Friday 31 October 2008

through the grain


I can't seem to cope at all sometimes.
Especially when I've been 'up', 'down' is so much further down.
None of it the wild variation is anybodies concern.
None of it at all.

I struggle to contain it all, to carry the responsibility and to know
that the burden is mine, and mine alone.
That it can only ever be mine.
It's hard to know that sometimes.

Through the 'grey' things can seem really clear, but assuming
they are real is to mistake silhouettes and shadows for reality.

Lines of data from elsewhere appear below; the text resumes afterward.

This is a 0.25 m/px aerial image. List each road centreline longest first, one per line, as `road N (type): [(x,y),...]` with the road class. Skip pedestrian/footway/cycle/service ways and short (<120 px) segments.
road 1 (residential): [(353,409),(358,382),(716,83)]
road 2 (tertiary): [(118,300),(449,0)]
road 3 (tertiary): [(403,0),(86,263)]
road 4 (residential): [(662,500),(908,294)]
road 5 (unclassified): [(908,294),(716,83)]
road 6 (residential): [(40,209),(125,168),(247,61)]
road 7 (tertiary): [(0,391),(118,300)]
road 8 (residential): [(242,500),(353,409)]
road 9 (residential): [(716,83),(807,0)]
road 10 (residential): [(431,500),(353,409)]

It's better to know I'm alone all along.
To become accustomed to just being.
To practice keeping it all in. Keep the shutters safe and locked.
To avoid the rude awakening, coming upon it suddenly,
materialising out of the mist.

Having thought you knew where you were in the dim quiet,
coming upon reality,
can be just like walking into an electric fence.

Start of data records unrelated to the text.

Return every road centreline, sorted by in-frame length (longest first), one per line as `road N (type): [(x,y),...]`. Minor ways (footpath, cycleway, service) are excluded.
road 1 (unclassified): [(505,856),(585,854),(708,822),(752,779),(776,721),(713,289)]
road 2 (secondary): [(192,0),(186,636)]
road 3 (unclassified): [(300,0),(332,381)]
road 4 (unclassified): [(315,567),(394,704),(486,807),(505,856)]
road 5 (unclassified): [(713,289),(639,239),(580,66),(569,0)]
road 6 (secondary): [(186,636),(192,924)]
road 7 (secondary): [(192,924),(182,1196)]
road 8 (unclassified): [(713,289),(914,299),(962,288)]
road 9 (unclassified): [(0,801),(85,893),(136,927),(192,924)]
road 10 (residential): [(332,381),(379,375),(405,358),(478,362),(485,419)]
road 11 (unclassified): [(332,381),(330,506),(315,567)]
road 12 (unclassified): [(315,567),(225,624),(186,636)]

soundtrack: suzanne vega, night vision

Wednesday 29 October 2008

The Grey



I've been floating recently.

Into the bleak places, through the layers of grey,
sometimes I surface to the light.
In this new space of mine there is at least light,
most days I get a couple hours, if I'm here to see it.
If I am I will bask in it, literally, and for a little
while I feel like a person. I feel real, I feel whole.
The gold washes over me and penetrates the dark
parts. Then, like a switch is flicked, a reaction begins
and my soul begins to fire, the glow from inside
slowly spreading throughout me.
Giving me the energy to handle everything.

I don't know why the feeling can't last.
But it can't.
I begin to sink again.

Wednesday 1 October 2008

furniture

My Bed. Without you in it, the most pointless piece of furniture in existence.